◆ **Set of tasks**:
1: Copy the passage of the through-hull kit article between "A mysterious secret" and "are now available.", inclusive.
2: According to the through-hull kit article, what does each penetration in a submarine's steel pressure hull add? List every item it names.
3: Answer these questions from the through-hull kit article, one line each:
(a) At what event did BAE Systems exhibit its through-hull equipment?
(b) What does the article call the best-known example of an intelligence-service invention made before its independent discovery elsewhere?
(c) Which standards does the article name for protecting systems that handle highly sensitive data?

◆ **Source document**:
----
Young boffin blows gaff on mystery BAE submarine kit

By Lewis Page, 10 Mar 2011

A mysterious secret technology, apparently in use by the British intelligence services in an undisclosed role, has been reinvented by a graduate student in America. Full details of the working principles are now available.

BAE Systems' wireless through-hull comms demo at Farnborough 2010.

Works through glass, too.

Tristan Lawry, doctoral candidate in electrical and computer engineering, has developed equipment which can transmit data at high rates through thick, solid steel or other barriers. Significantly, Lawry's kit also transmits power. One obvious application here would be transmission through the steel pressure hull of a submarine: at the moment such hulls must have hundreds of penetrations for power and data cables, each one adding expense, weight and maintenance burden.

Regular Reg readers will recall that just such kit has previously been developed in the UK labs of arms globocorp BAE Systems: company boffins exhibited it at last year's Farnborough airshow, like Lawry suggesting that it would be of use in submarines. Intriguingly, the BAE inventors also revealed to the Reg that "other parties" within the British government – whom they couldn't name – had asked them to keep secret all details of how their equipment works.

This naturally enough led us to suspect that similar gear had in fact previously been developed in the secret labs of the UK government: the intelligence services are known to have large technical arms which occasionally invent things well before they are discovered elsewhere. The best-known example of this is public-key encryption, secretly developed by British communications spook-boffins years before being independently reinvented in US academia.

Just what the British spooks are doing with the through-metal power'n'comms gear is, of course, a secret. Nonetheless it's no secret at all that these days communications and computer systems can be remotely eavesdropped upon simply by picking up their own internal emissions: a properly-equipped van parked outside a building can snoop into electronics inside even if they make no use of wireless connections. This sort of thing is expensive and very difficult – not something that most organisations have to worry about – but serious spooks can and do carry out such operations.

This has led to the adoption of electromagnetic shielding and many other systems – for instance in accordance with the so-called TEMPEST standards – to protect systems which routinely handle highly sensitive data. Even if intruders manage to get in at some point and plant a receiver or bug inside such a room or building, it still won't be able to transmit what it picks up out through the shielding: and also its battery will run down after a while.

So how does it work?
----
◆ **Supplied information**:
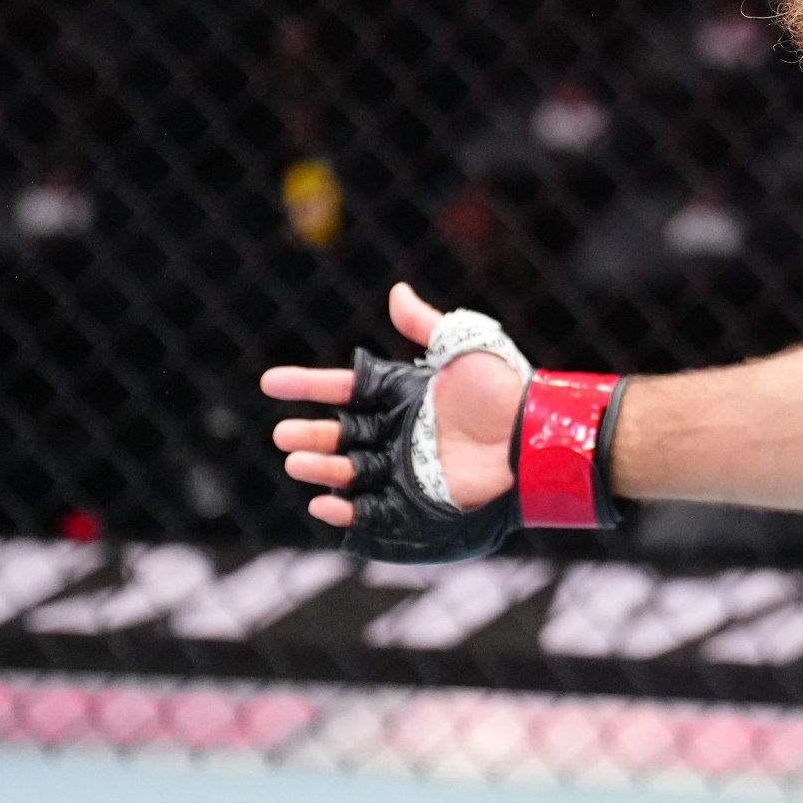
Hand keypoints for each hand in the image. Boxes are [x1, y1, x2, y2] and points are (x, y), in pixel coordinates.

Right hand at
----
◆ **Answers to each task**:
1:
A mysterious secret technology, apparently in use by the British intelligence services in an undisclosed role, has been reinvented by a graduate student in America. Full details of the working principles are now available.

2:
- expense
- weight
- maintenance burden

3:
(a) The Farnborough airshow (Farnborough 2010)
(b) Public-key encryption
(c) The TEMPEST standards